Supplied material -
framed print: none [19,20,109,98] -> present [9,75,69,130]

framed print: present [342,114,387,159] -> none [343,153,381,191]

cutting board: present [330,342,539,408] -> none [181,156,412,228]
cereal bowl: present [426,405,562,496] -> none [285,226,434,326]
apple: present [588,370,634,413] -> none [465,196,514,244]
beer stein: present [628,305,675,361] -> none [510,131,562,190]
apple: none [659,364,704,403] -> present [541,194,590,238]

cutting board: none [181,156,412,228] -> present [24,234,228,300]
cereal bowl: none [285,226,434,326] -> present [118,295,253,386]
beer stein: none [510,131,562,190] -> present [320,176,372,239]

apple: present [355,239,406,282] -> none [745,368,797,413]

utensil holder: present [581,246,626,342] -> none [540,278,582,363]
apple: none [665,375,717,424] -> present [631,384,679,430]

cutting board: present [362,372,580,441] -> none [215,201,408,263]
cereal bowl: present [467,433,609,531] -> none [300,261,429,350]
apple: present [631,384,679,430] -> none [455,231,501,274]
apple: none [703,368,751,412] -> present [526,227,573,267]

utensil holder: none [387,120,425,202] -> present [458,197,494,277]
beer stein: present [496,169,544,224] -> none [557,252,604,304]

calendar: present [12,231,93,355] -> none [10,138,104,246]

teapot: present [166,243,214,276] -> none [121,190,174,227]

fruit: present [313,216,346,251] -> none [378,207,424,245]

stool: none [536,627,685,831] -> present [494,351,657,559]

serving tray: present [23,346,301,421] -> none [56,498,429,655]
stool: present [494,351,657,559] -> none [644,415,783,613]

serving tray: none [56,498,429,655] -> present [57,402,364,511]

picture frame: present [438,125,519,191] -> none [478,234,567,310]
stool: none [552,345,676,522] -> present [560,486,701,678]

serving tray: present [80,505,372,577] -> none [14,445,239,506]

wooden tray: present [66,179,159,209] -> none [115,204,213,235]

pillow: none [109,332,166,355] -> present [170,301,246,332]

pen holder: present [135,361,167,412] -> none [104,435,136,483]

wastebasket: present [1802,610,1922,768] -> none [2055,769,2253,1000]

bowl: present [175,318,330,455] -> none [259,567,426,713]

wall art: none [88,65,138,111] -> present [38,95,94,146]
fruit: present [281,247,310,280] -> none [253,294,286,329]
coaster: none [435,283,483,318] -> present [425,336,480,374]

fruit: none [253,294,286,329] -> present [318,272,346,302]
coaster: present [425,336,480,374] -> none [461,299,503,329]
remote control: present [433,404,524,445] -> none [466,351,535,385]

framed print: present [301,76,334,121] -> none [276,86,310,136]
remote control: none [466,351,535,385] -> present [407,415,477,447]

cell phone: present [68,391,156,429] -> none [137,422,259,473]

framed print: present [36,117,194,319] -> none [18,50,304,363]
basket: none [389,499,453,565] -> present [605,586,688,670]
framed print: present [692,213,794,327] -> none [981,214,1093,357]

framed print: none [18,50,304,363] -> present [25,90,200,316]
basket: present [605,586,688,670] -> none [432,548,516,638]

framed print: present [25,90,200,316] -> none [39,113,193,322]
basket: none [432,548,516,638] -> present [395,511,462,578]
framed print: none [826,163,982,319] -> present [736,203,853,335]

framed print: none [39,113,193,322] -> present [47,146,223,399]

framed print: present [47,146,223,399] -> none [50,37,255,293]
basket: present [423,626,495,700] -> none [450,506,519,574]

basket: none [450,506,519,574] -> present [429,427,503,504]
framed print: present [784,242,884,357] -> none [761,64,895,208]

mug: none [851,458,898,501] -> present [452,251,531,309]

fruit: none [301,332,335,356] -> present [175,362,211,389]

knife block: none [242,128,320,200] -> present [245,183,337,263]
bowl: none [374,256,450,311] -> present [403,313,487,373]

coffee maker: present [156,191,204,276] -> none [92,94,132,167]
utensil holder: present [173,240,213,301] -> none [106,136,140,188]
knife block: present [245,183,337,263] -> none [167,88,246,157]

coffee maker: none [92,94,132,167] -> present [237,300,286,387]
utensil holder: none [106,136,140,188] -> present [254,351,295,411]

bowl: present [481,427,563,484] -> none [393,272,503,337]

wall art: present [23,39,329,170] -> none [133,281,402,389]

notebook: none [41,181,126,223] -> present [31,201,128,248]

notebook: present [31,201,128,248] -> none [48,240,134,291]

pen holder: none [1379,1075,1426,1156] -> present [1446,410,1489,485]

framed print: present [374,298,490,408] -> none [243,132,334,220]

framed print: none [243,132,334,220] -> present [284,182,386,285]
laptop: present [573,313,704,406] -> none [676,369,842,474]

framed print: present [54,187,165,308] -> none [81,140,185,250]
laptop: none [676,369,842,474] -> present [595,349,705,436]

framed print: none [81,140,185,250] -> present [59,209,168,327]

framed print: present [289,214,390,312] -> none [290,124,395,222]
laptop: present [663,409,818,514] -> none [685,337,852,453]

Written task - For each line in the material above that contains the string "cereal", make a copy.

Solution for this task -
cereal bowl: present [426,405,562,496] -> none [285,226,434,326]
cereal bowl: none [285,226,434,326] -> present [118,295,253,386]
cereal bowl: present [467,433,609,531] -> none [300,261,429,350]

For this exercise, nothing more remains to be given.